Plagiarism Today has worthwhile commentary on the YouTube content ID update. Read it there.
What strikes me is the depth of the bureaucracy under construction at YouTube. That’s not to complain, because it seems reasonable – the complexity of the solution flows from the complexity of the problem.
There are three layers in their stack:
- There is a layer related to copyright infringement. This is about the safe harbor provisions of the DMCA and related law like the Grokster inducement decision. If Google is successful with this layer, it avoids getting sued.

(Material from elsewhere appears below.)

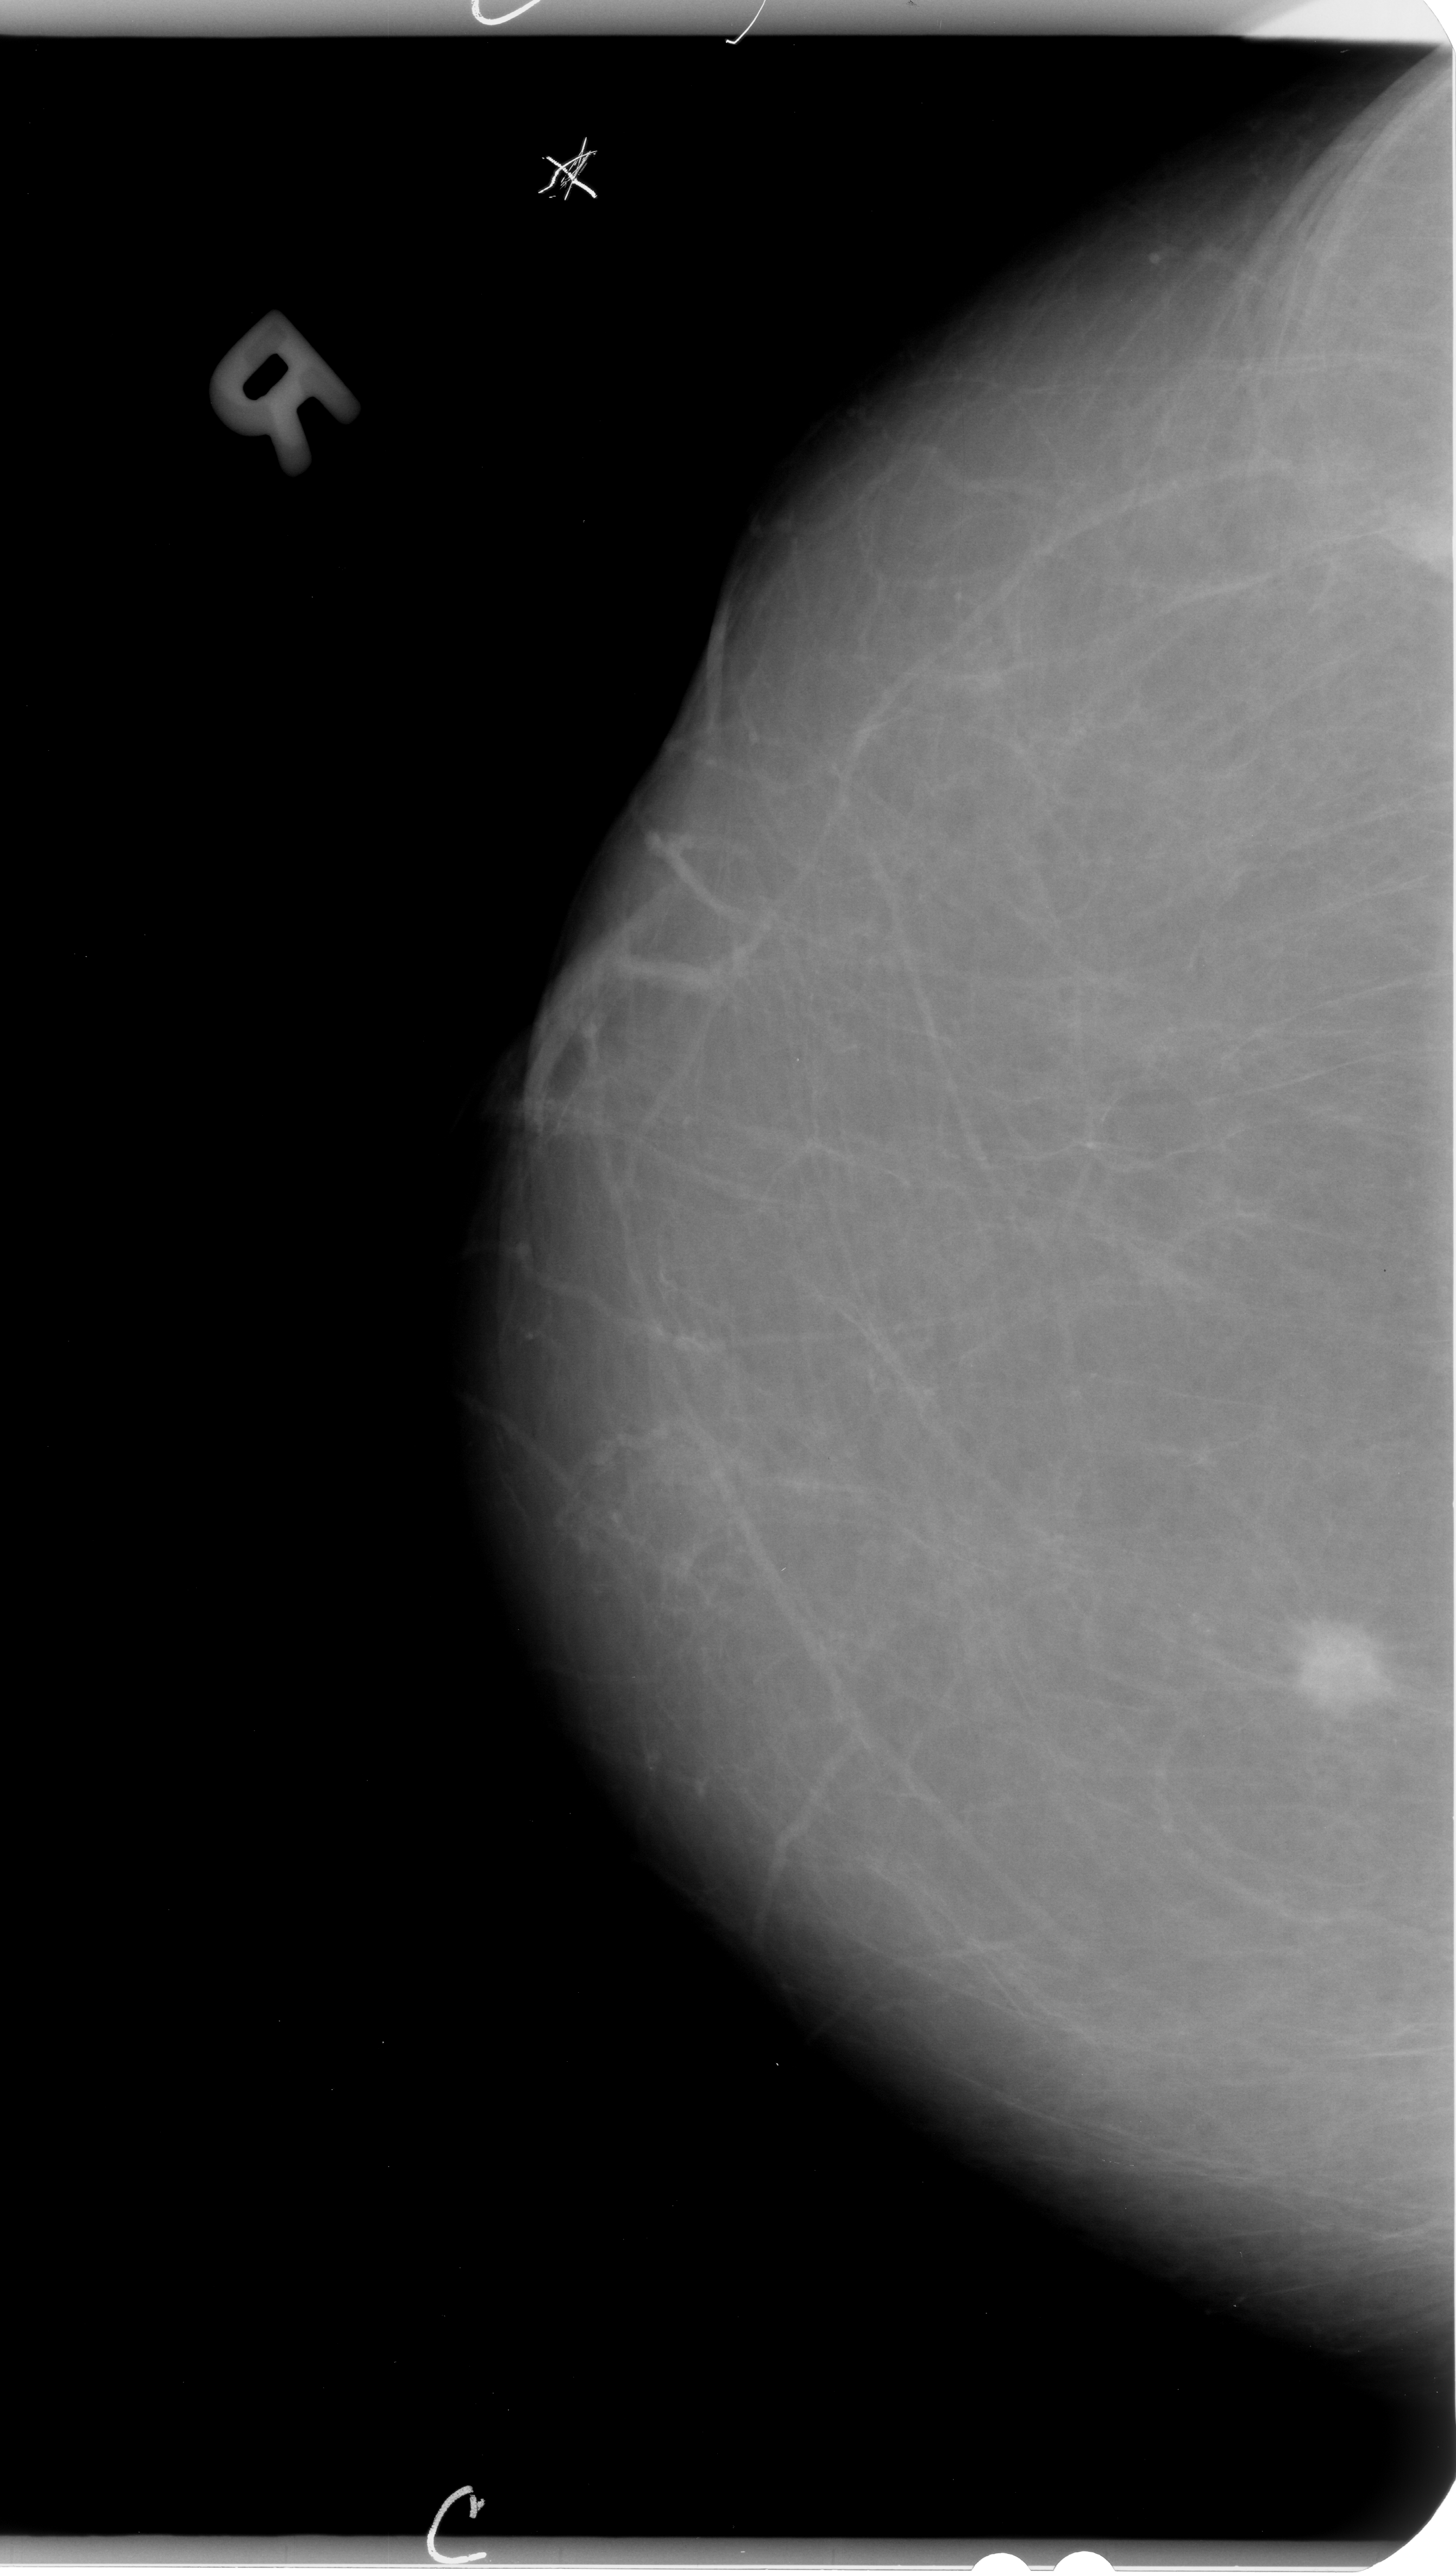
Mammogram (digitized film). Right breast. Craniocaudal (CC) view. BI-RADS breast density category 1 (scale 1–4). 1456 × 2573 image matrix.
Expert-marked regions of interest on this image (one box per marked abnormality):
- mass, shape irregular, margins spiculated; BI-RADS assessment category 4; subtlety rating 5 on a 1 (subtle) to 5 (obvious) scale; pathology (as recorded): malignant: bounding box <1263,1606,1411,1738> (left, top, right, bottom; pixels)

- There is a layer for content ID. This identifies which works are embodied in uploaded videos, and maps them to works in recordings uploaded by copyright holder. If Google is successful with this layer it minimizes false positives (reporting matches that aren’t correct) and false negatives (failing to report matches that are correct). This is basically a science problem.
- There is a layer for content licensing. This strikes deals with copyright holders, sells ads, inserts ads, and pays the copyright holders.
Where is the user in this stack? Product. If users/uploaders are treated fairly and respectfully, it’s a win on the product management side.
The stack is a unified whole. Infringement and licensing are two facets of the same problem, content ID links them.
As Janko Roettgers explains the YouTube update:
Adding the DMCA to this set of tools could have two significant effects: It could help uploaders defend the use of third-party material when it is covered by fair-use exemptions – and it could help YouTube to convince more content owners to go down the path of monetization. After all, why chose the hard path when the easier one actually helps you to make money?
Coping with copyright law – the first layer – is a universal problem. I would be surprised if there is a single big Internet company that doesn’t get DMCA-based requests to take down content. But it’s joined tightly with monetization and licensing. YouTube is blazing the trail but won’t be the only one to go down it. You can assume that Yahoo, Microsoft, Apple, eBay, etc are all growing their own versions of the stack, each one with its own complexity.